[Records from a collection]
■ ■ ■ ■

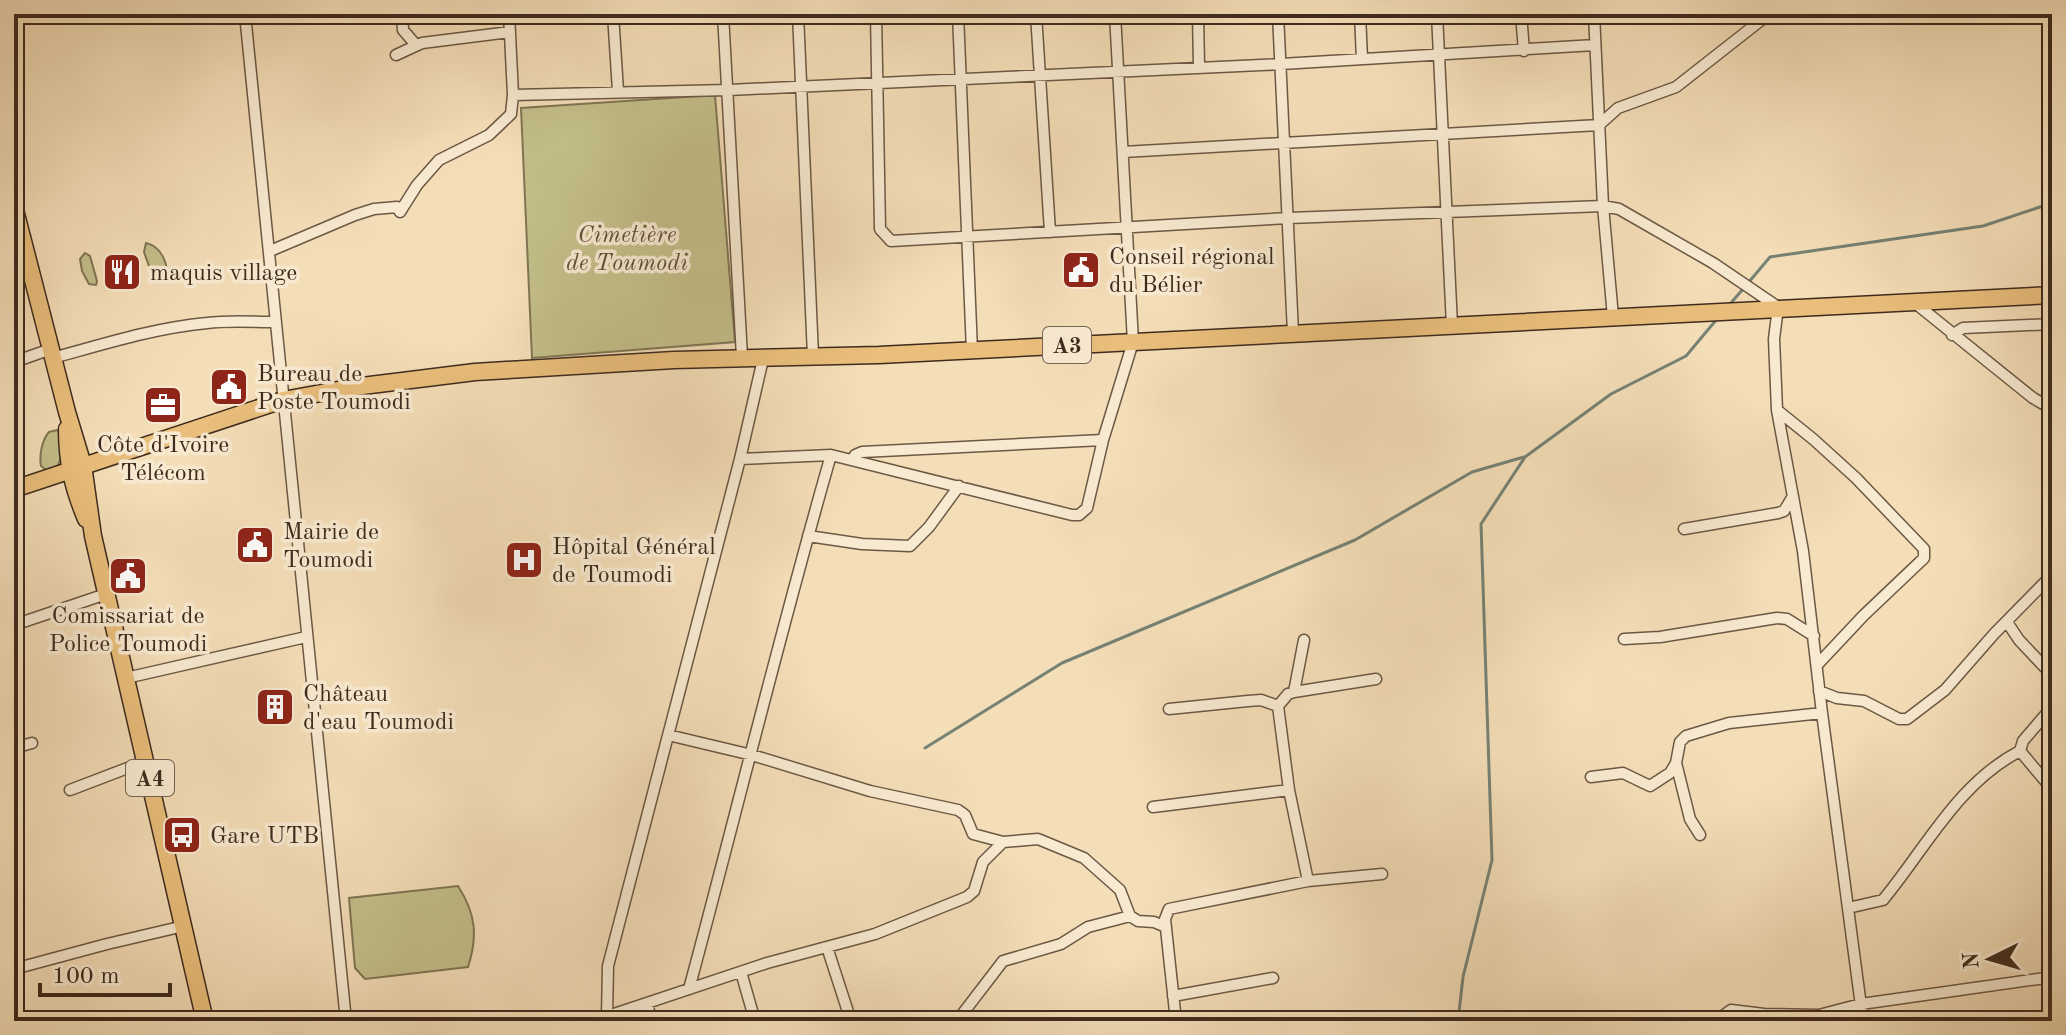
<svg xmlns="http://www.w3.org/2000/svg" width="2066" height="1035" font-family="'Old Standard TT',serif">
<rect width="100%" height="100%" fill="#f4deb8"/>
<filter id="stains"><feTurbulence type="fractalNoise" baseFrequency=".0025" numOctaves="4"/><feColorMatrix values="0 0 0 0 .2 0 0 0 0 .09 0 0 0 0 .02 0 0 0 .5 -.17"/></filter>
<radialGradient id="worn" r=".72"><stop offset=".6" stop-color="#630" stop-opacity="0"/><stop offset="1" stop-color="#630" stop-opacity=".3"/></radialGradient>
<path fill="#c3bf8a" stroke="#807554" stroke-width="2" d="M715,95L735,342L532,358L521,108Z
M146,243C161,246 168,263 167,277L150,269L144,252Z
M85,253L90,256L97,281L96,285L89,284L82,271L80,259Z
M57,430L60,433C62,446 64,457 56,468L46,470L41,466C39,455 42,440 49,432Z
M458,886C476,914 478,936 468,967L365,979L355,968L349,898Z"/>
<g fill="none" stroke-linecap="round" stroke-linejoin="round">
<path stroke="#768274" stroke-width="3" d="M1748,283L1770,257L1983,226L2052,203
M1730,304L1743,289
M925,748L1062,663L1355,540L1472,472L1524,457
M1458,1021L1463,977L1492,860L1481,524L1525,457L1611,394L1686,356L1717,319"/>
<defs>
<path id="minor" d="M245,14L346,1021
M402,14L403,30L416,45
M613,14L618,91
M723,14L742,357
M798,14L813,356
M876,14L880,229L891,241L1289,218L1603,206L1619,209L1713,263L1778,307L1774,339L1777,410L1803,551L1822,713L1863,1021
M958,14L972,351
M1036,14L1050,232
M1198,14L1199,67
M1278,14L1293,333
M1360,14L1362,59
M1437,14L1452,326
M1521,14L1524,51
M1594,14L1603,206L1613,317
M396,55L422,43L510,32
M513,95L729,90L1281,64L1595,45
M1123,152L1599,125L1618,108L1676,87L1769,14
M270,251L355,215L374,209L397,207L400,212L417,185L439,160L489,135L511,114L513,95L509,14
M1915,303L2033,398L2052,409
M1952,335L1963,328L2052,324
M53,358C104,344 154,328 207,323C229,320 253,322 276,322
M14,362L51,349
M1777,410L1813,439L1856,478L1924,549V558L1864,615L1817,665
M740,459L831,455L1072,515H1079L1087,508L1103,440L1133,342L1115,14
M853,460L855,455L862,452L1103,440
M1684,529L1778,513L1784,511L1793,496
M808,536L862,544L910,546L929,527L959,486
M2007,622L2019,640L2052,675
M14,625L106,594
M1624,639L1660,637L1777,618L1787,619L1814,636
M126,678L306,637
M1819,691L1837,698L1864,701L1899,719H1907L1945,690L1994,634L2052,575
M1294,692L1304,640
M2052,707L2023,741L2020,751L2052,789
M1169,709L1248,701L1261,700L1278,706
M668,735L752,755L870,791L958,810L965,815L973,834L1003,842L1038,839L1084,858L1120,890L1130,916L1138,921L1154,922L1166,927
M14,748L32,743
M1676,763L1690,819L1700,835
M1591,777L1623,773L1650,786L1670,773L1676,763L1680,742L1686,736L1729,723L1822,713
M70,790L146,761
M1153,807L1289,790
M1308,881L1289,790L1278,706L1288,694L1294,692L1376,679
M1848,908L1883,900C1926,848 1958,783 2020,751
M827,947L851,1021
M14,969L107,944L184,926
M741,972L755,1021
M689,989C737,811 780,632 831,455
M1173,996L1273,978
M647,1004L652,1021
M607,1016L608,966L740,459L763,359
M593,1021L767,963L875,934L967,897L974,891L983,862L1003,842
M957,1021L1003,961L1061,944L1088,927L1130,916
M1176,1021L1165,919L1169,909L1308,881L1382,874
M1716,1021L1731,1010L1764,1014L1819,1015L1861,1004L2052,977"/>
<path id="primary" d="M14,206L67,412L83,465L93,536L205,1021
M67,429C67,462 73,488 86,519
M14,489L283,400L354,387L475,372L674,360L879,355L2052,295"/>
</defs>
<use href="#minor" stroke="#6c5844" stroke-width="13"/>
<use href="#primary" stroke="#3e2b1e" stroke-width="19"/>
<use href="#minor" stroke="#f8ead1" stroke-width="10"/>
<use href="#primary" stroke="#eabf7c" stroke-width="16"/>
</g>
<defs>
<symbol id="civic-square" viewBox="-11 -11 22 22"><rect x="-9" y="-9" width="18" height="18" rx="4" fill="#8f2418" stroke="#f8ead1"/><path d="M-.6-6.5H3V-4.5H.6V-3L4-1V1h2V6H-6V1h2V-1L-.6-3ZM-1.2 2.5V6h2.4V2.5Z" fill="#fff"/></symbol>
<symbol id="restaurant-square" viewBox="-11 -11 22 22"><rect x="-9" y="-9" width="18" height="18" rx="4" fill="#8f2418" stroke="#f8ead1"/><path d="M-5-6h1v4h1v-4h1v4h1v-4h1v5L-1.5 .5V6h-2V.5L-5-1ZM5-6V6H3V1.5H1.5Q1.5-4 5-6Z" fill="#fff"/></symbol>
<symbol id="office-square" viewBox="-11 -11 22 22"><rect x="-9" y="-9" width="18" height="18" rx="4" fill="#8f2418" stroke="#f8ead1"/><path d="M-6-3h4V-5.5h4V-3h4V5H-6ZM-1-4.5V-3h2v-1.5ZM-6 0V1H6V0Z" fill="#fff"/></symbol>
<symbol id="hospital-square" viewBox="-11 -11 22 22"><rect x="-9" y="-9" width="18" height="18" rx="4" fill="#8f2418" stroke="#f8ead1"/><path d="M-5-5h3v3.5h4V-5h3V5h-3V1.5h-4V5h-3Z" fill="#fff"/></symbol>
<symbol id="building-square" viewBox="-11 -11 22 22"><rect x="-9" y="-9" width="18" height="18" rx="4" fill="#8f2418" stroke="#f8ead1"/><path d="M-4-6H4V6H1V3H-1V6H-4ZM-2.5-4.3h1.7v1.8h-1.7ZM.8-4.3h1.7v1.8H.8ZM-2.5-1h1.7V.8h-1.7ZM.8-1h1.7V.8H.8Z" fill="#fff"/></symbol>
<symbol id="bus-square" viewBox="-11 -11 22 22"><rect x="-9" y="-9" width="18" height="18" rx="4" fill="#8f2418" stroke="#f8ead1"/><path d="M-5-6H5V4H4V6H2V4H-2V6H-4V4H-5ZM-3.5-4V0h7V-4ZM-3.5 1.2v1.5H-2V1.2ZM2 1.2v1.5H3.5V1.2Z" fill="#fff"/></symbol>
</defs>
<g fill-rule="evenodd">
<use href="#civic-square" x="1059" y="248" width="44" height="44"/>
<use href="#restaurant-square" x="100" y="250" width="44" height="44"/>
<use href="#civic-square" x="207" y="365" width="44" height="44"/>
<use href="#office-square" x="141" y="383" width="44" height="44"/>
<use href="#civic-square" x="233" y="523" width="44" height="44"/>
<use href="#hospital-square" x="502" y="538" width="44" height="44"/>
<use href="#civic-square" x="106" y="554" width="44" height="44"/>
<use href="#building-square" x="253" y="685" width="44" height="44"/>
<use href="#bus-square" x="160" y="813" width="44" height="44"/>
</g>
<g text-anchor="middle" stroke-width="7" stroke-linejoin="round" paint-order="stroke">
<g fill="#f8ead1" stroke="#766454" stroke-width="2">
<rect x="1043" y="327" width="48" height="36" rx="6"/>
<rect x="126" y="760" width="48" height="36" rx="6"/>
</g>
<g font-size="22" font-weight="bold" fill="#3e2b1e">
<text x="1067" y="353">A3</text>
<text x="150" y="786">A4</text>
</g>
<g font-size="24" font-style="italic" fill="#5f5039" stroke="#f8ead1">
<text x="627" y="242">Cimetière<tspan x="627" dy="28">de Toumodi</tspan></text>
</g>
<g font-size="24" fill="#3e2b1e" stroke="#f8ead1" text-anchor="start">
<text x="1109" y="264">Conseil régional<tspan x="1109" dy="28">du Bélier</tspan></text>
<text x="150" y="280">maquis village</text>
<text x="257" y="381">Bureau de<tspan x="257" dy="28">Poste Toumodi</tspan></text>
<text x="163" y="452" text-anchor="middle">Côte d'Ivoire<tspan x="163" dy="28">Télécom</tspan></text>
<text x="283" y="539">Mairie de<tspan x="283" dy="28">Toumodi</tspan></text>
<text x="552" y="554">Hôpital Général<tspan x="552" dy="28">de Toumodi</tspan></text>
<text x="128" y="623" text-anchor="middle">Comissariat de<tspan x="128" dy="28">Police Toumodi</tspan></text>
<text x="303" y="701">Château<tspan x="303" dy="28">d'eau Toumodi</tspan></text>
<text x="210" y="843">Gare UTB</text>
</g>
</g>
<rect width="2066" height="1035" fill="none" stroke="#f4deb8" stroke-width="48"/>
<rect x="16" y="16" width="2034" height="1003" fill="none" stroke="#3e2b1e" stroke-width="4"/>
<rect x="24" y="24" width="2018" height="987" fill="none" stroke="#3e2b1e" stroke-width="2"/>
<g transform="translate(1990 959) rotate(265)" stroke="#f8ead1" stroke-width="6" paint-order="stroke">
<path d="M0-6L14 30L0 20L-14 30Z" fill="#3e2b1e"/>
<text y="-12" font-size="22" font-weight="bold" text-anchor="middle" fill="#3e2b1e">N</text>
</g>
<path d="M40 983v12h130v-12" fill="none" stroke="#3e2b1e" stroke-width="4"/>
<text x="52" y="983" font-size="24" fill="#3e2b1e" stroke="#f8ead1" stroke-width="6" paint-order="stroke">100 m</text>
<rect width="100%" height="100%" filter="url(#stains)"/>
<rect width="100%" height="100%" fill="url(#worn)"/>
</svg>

■ ■ ■ ■

**TASK:** Search the entries for the word "worn", then copy every line in which it is found.

**EXERCISE RESPONSE:**
<radialGradient id="worn" r=".72"><stop offset=".6" stop-color="#630" stop-opacity="0"/><stop offset="1" stop-color="#630" stop-opacity=".3"/></radialGradient>
<rect width="100%" height="100%" fill="url(#worn)"/>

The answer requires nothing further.